Convergence analysis of Schwarz-like methods for degenerate elliptic-parabolic equations

TL;DR

This paper proves convergence of Schwarz-like domain decomposition methods for nonlinear, degenerate elliptic-parabolic PDEs, enabling parallel solutions for complex diffusion models.

Contribution

It introduces a novel convergence proof for Schwarz-like methods applied to nonlinear degenerate PDEs using a nonlinear framework based on monotone operator theory.

Findings

Proves convergence of Schwarz-like methods for degenerate elliptic-parabolic equations.

Uses a nonlinear framework based on monotone operators for the proof.

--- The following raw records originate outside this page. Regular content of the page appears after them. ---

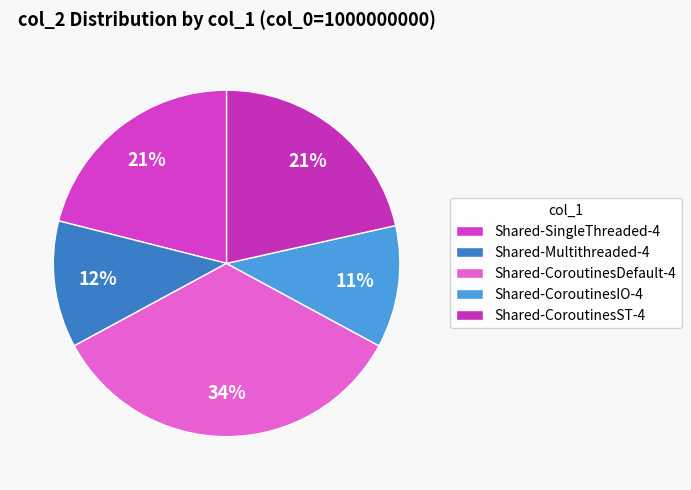

What is the smallest slice in the pie chart?

Shared-CoroutinesIO-4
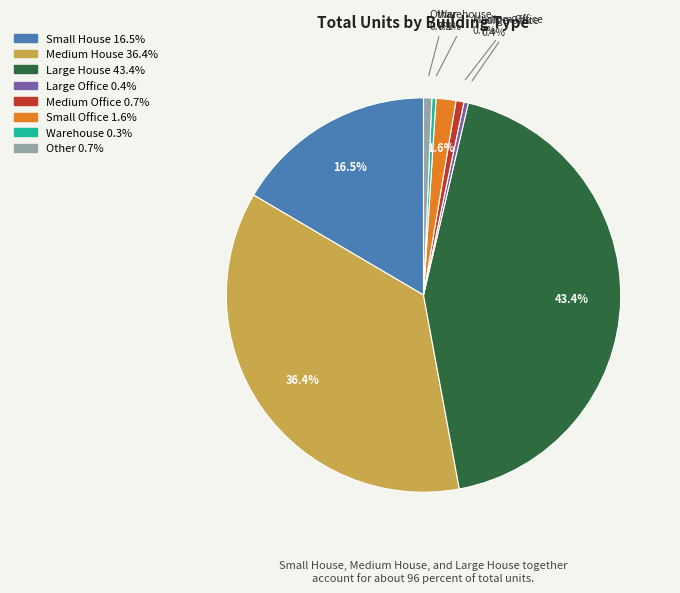

To the nearest percent, what is the combined percentage of Large House and Large Office?

44%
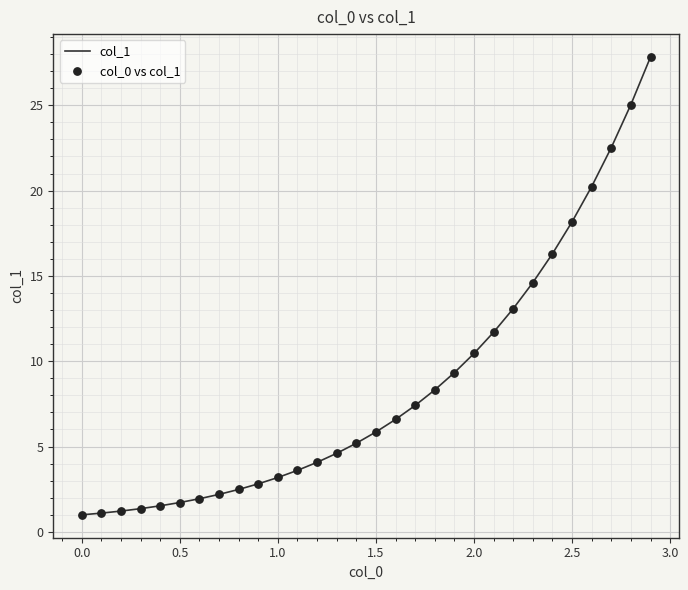

What is the difference between the maximum and minimum values?

26.8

Applicable to nonlinear diffusion processes with a $p$-structure.

Abstract

Convergence is proven for Schwarz-like methods applied to degenerate elliptic-parabolic equations with a $p$-structure. This family of PDEs, e.g., arises when modelling nonlinear diffusion processes. The Schwarz-like approximation methods are based on decomposing the space-time domain into overlapping subdomains, which enables parallel implementations. The methods are derived by introducing a pseudo-time component and applying time integrators of splitting type, which are time stepped towards infinity. This approach of decomposing the space-time domain is related to Schwarz waveform relaxation methods, but the methods considered here have the advantage that they can be proven to converge when applied to nonlinear parabolic, or even degenerate elliptic-parabolic, PDEs. We prove convergence by deriving a nonlinear framework based on the abstract theory for monotone operators and the existence theory for degenerate elliptic-parabolic equations.